Repeat the lines below exactly as written, please, from the line with "right eye: (82, 23)" to the line with "left shoulder: (210, 91)", both lines included, and no others.
***** Provided data
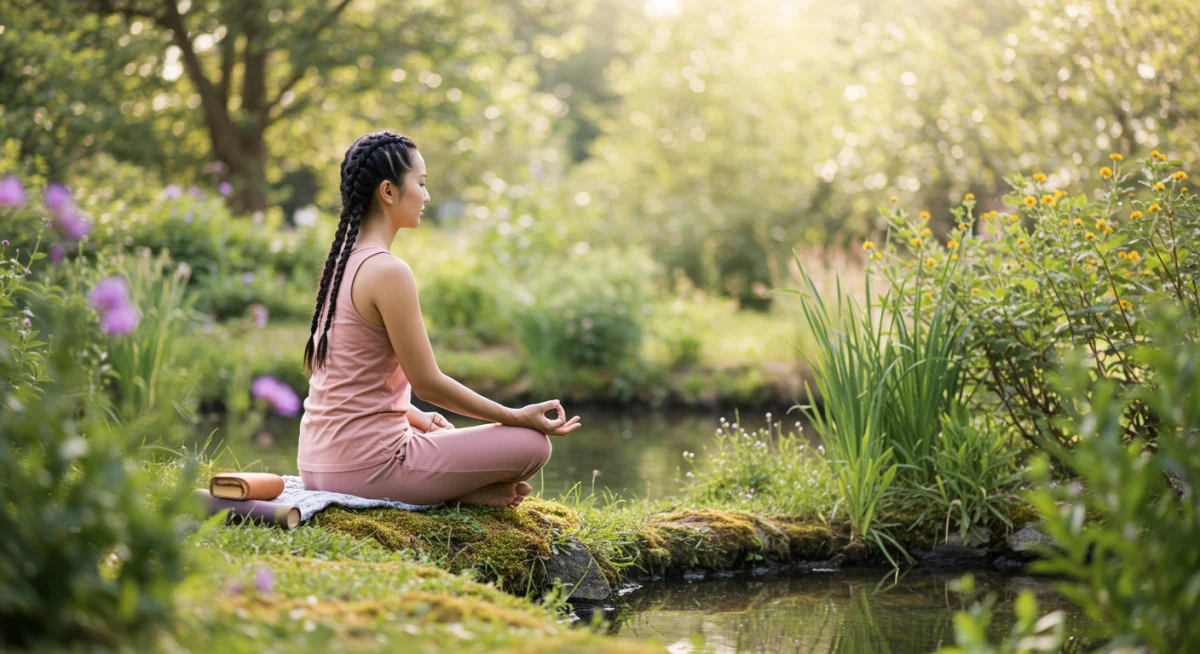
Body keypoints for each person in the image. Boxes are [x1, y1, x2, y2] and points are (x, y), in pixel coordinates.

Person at [297, 131, 581, 508]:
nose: (427, 196)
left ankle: (469, 492)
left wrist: (420, 420)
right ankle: (460, 493)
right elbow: (428, 383)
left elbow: (350, 383)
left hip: (317, 463)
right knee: (532, 444)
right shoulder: (387, 271)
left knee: (443, 434)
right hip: (369, 467)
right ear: (388, 191)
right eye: (421, 183)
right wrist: (514, 416)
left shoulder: (340, 264)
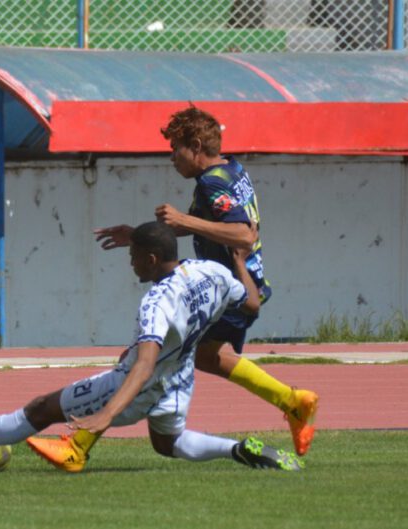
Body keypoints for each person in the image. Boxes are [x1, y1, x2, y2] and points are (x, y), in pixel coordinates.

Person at [0, 222, 303, 473]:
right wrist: (240, 265)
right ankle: (242, 450)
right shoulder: (210, 273)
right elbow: (252, 303)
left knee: (42, 408)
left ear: (150, 259)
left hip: (138, 383)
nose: (130, 265)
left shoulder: (157, 302)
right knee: (168, 445)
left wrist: (105, 416)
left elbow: (143, 366)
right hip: (179, 378)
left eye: (133, 257)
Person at [93, 106, 317, 456]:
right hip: (231, 285)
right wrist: (138, 234)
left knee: (156, 351)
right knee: (204, 356)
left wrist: (183, 219)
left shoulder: (212, 182)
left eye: (175, 148)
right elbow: (204, 225)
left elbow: (243, 234)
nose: (171, 158)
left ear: (195, 145)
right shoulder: (231, 169)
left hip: (230, 290)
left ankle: (93, 428)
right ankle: (292, 401)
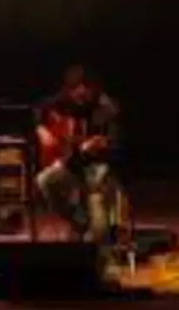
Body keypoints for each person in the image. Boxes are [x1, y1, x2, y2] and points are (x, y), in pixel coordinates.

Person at [35, 64, 121, 243]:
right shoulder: (67, 101)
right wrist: (40, 128)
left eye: (83, 94)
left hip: (97, 168)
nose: (78, 99)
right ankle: (78, 220)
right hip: (73, 163)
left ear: (92, 90)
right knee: (45, 180)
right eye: (74, 94)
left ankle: (91, 229)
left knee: (98, 234)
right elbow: (40, 108)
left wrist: (101, 144)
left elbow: (116, 142)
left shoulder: (106, 108)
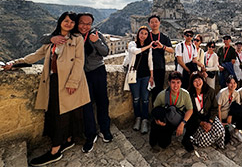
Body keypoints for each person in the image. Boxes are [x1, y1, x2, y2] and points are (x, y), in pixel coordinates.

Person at [4, 12, 90, 166]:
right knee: (57, 113)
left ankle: (55, 151)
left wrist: (72, 82)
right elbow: (35, 55)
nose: (69, 24)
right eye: (66, 21)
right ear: (60, 22)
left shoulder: (76, 39)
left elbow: (79, 61)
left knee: (63, 114)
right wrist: (15, 63)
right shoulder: (52, 40)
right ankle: (67, 141)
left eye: (72, 22)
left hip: (70, 82)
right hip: (54, 80)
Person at [41, 13, 112, 153]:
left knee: (102, 101)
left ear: (92, 24)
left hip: (98, 72)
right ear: (77, 23)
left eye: (88, 23)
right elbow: (42, 39)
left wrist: (97, 41)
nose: (85, 26)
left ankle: (105, 129)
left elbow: (106, 52)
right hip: (81, 76)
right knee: (86, 106)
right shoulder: (71, 35)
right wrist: (51, 38)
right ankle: (90, 135)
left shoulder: (96, 34)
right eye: (82, 23)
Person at [149, 72, 193, 150]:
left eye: (178, 82)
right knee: (153, 143)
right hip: (165, 120)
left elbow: (190, 110)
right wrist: (157, 121)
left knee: (164, 144)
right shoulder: (162, 95)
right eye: (173, 82)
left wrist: (183, 123)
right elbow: (155, 109)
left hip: (177, 119)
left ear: (181, 83)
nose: (175, 86)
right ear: (169, 83)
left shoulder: (185, 94)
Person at [186, 72, 225, 151]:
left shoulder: (210, 91)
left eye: (199, 79)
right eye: (195, 81)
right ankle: (196, 139)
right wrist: (201, 123)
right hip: (197, 119)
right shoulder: (189, 94)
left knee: (220, 130)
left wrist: (210, 122)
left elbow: (215, 108)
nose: (198, 83)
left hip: (208, 116)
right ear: (192, 83)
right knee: (204, 142)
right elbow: (190, 112)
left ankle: (214, 140)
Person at [127, 26, 154, 134]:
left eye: (145, 34)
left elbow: (150, 62)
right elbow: (134, 51)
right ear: (138, 34)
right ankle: (138, 118)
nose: (143, 35)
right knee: (136, 99)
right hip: (134, 76)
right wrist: (148, 46)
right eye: (141, 33)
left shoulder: (149, 48)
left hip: (146, 76)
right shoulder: (132, 44)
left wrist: (152, 76)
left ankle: (144, 120)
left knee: (145, 99)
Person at [148, 15, 174, 103]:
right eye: (152, 22)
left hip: (160, 66)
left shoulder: (164, 37)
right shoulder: (146, 36)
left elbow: (171, 50)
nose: (154, 24)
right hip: (147, 67)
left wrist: (162, 46)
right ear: (149, 24)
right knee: (147, 91)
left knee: (159, 90)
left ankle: (158, 112)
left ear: (159, 23)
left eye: (156, 22)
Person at [217, 75, 242, 143]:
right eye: (231, 83)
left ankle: (236, 131)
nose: (233, 85)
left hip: (229, 114)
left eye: (234, 83)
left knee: (241, 109)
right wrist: (220, 122)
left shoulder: (236, 93)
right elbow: (218, 108)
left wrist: (230, 115)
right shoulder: (222, 93)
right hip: (221, 114)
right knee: (226, 140)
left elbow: (236, 107)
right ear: (227, 84)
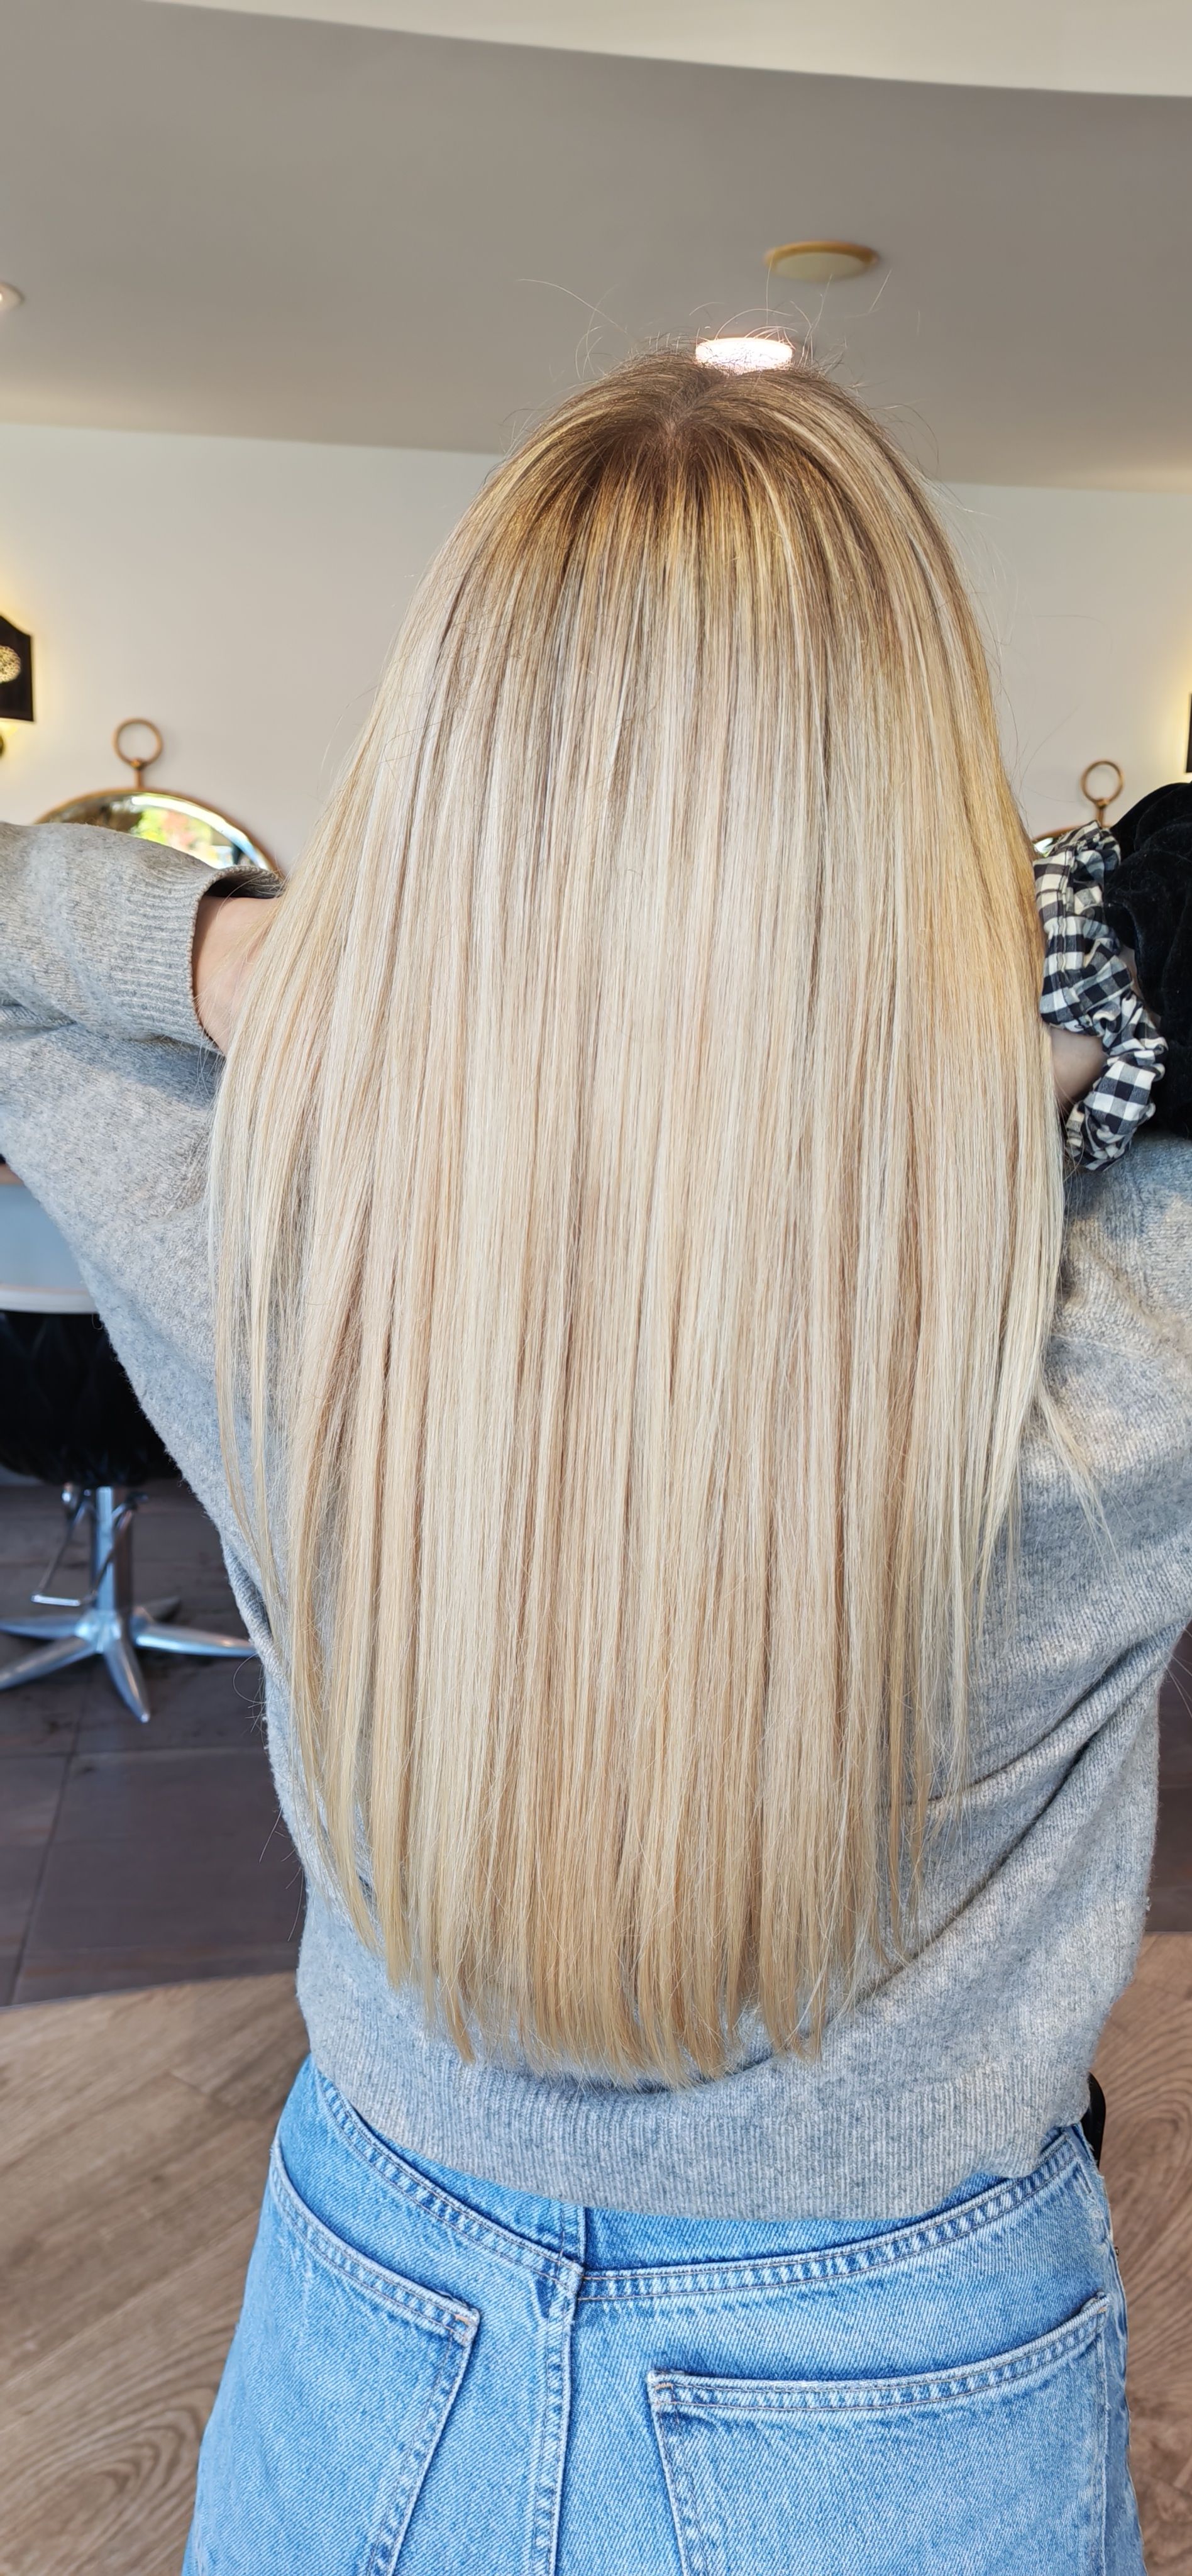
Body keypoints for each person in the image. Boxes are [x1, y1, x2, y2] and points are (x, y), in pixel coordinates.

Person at [1, 347, 1185, 2575]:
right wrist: (1070, 987)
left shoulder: (268, 1254)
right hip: (909, 2390)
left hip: (368, 2341)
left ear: (443, 802)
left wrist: (253, 958)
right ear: (921, 811)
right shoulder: (1124, 1318)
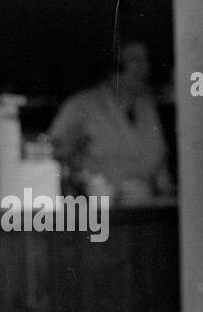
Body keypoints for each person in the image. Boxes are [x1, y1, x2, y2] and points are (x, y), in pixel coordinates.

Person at [47, 38, 172, 205]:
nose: (144, 67)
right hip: (103, 207)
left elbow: (159, 161)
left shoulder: (147, 105)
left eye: (146, 60)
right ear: (114, 66)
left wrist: (165, 190)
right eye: (135, 60)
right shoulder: (81, 104)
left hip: (145, 207)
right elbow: (55, 153)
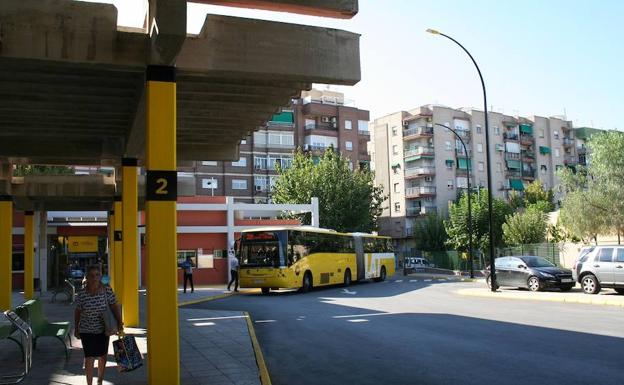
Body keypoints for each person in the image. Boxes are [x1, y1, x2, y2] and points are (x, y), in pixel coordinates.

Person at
**********
• Answer below
right eye: (82, 23)
Person at [149, 72, 193, 150]:
left eye: (178, 82)
right knee: (153, 143)
right hip: (165, 120)
left elbow: (190, 110)
right wrist: (157, 121)
left knee: (164, 144)
right shoulder: (162, 95)
right eye: (173, 82)
left wrist: (183, 123)
right elbow: (155, 109)
left hip: (177, 119)
left ear: (181, 83)
nose: (175, 86)
right ear: (169, 83)
left shoulder: (185, 94)
Person at [186, 72, 225, 151]:
left shoulder: (210, 91)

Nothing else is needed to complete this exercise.